Mr. DeVore, in an interview, said of his rival, "I'm glad she's in the race because it gives me a higher profile."

A retired lieutenant colonel in the Army National Guard, Mr. DeVore served as a Pentagon appointee in the Reagan White House, spent 13 years as an aerospace executive and since 2004 has served as a conservative stalwart in the California Assembly.

Earlier this year, he resigned as the state Assembly's GOP whip after Gov. Arnold Schwarzenegger and other Republican leaders brokered a deal that called for higher taxes to help bridge a massive budget deficit. Voters ended up defeating ballot measures that would have triggered those increases.

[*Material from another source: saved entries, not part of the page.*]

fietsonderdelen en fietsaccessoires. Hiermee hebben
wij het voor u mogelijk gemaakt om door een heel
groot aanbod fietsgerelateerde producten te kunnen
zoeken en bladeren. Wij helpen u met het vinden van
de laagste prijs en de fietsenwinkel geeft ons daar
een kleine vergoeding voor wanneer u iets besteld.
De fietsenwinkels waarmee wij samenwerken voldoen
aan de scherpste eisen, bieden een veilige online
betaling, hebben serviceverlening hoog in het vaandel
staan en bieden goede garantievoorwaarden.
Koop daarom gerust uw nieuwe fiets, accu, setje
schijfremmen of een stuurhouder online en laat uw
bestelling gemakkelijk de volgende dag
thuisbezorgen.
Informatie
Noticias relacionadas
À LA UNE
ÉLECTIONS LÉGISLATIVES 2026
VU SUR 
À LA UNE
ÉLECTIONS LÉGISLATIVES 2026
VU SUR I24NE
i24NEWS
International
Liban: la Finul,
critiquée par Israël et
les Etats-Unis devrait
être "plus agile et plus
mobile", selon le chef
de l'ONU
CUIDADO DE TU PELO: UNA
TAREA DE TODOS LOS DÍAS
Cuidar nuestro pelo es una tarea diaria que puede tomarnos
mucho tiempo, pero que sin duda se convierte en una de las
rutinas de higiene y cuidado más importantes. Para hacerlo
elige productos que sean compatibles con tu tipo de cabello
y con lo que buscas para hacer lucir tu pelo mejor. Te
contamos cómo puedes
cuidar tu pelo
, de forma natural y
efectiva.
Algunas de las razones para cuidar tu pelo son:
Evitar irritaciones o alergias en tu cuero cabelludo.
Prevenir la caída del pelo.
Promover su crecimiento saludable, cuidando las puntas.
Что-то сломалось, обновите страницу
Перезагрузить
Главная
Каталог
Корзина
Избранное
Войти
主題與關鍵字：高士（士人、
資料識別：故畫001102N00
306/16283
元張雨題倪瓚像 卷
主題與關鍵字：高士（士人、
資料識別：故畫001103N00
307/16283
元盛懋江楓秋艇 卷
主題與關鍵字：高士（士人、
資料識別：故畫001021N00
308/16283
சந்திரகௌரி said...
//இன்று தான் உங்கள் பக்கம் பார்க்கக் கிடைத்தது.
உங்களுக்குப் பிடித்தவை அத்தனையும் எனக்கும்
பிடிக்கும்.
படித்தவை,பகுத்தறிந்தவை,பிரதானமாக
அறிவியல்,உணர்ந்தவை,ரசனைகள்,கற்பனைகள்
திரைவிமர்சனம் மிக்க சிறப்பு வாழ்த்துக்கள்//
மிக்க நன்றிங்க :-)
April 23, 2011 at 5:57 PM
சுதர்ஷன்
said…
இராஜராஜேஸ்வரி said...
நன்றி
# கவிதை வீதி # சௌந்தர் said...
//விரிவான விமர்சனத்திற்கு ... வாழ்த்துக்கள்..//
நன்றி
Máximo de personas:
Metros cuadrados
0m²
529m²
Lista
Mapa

Mr. DeVore, whose term in the Assembly expires at the end of 2010 -- he can't run again because of term limits -- announced his candidacy in November 2008. Since then, he has mostly worked the trenches, driving himself to most of his more than 200 campaign events in his 2000 Cadillac STS.

"I look at my day timer and say, 'OK, that's where I'm going,'" Mr. DeVore said as he recently eased his car back onto a Southern California freeway.
—Susan Davis contributed to this article.